Veal gets a bad rap. We all can’t help but to equate any veal with industrial veal. We imagine cute black-and-white calves, chained in a box, their faces forlorn as they lonesomely moo for their mothers. Yeah. It’s a grim thought. For that reason, I’d never really consumed veal until this summer when a box of meat that included little else but veal arrived from our meat CSA. A note in the box and a subsequent email explained that this veal was different. This veal was raised by momma.
Indeed, the method of chaining and crating veal calves is a new practice, established in the years following World War II when the agricultural communities of the United States began their dramatic move from the small, intimate and self-sustaining farms they were to feed-lots and monocropping. Dairy farmers moved male offspring, who otherwise held little value, indoors to save space and costs in an era when young farmers were encouraged to “modernize.” Tradition, as is often the case, was lost under the effort to modernize the agriculture of America’s heartland. Prior to this change, veal calves were raised alongside their mothers in open pasture, under the sun and with access to clean air and fresh water before their brought to harvest at about the same time lambs are traditionally slaughtered. Thanks to the renaissance of truly traditional and sustainable farming practices – and, in a way, to the raw milk movement – humanely raised veal is increasing in availability.
Far from the milky white meat of calves fed on formula devoid of iron and raised in crates so small they can’t even turn around, the meat of pasture-raised veal is a rich magenta-like pink hue to the calves access to their natural diet of mother’s milk and fresh pasture grasses – resulting in an improved life prior to harvest for the calves and in improved nutrient density of their meat. Pasture-raised veal is sinfully tender and mild by comparison to beef, but dense in vitamins, minerals, conjugated linoleic acid and offers a better omega-3 to omega-6 ratio than its formula-fed, crated alternative.
So, upon receiving that first box brimming with pasture-raised veal: cutlets, chops, ground veal, roasts, I prepared our first meal. The meat was tender and made flavorful by veal’s wholesome, healthy fats combined with fragrant, herbaceous rosemary. It was, in short, divine.
My son, aged four, gazed up at me from his first bite of pain-fried veal and said, “Mama, what is this wonderful meat?”

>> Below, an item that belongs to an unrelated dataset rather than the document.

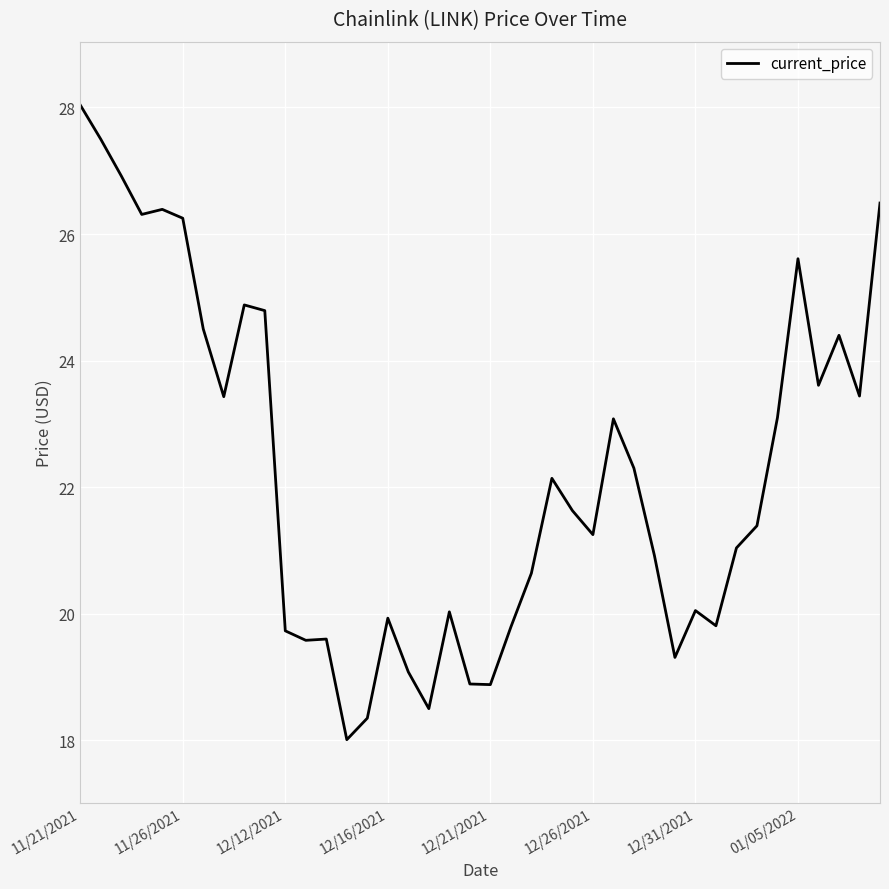

What is the greatest value displayed?

28.0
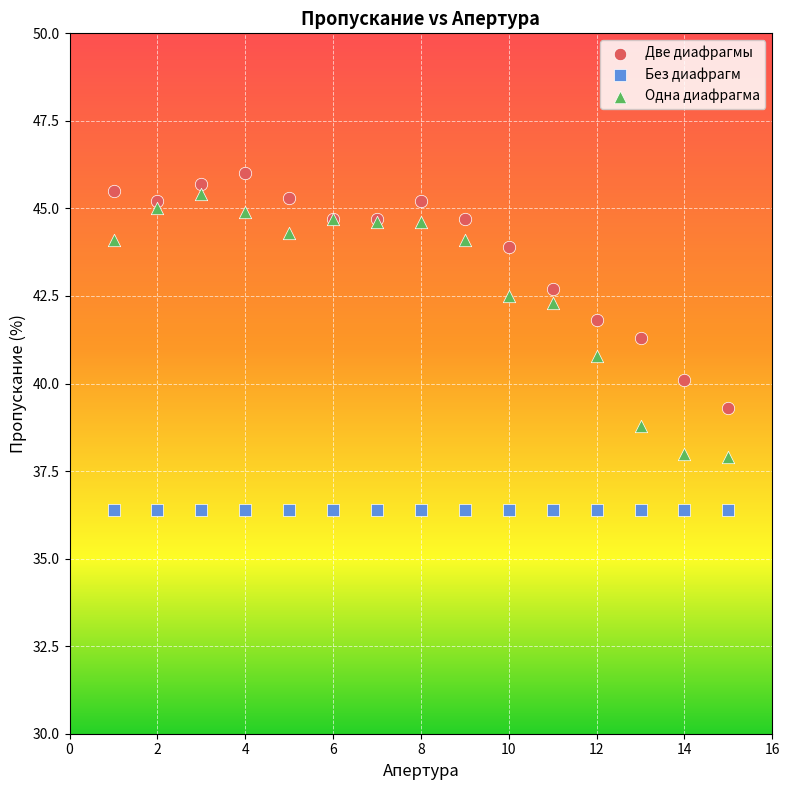

Which series contains the lowest Y value?

Без диафрагм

I glanced down at him. My memories of hearing the stories of crated veal still fresh in my mind and I hesitated, if only slightly before I simply said, “Well, honey, it’s veal and veal is a baby cow.” I braced myself for the flood of tears, remembering how, when I was four I’d asked my step-grandmother to purchase a can of veal-based food for her irrationally large number of cats and she responded with a half-hour long diatribe railing against the dismal condition of crate-raised veal calves. I cried for days at my audacity for suggesting she purchased something made with – gasp – baby cows!
Instead, my son was silent for a moment before he responded, “Can we try a baby pig next?”
- four to six ounce humanely raised veal cutlets
- sprouted grain flour, (for dredging)
- 2 tbsp pastured bacon fat or lard
- 2 branches fresh rosemary
- 4 shallots, (thinly sliced)
- 2 preserved Meyer lemons, (chopped coarsely)
- additional rosemary, (for garnish)
- Place veal cutlets between two pieces of waxed paper and pound with a wooden mallet to tenderize and flatten them.
- Dredge the veal cutlets in the sprouted grain flour, ensuring they’re well-covered and set them aside.
- Heat bacon fat or lard in a cast iron skillet over a medium flame until it’s melted and sizzling.
- Add rosemary and fry until the fat is fragrant and vibrant with the herb’s fresh scent.
- Remove the rosemary from the skillet and discard it.
- Add the thinly sliced shallots to the rosemary-scented fat and fry until well-caramelized, brown and fragrant, about three minutes.
- Add the veal cutlets to the skillet on fry on each side for approximately two to three minutes.
- Plate with caramelized shallots and garnish with chopped preserved Meyer lemons and additional rosemary.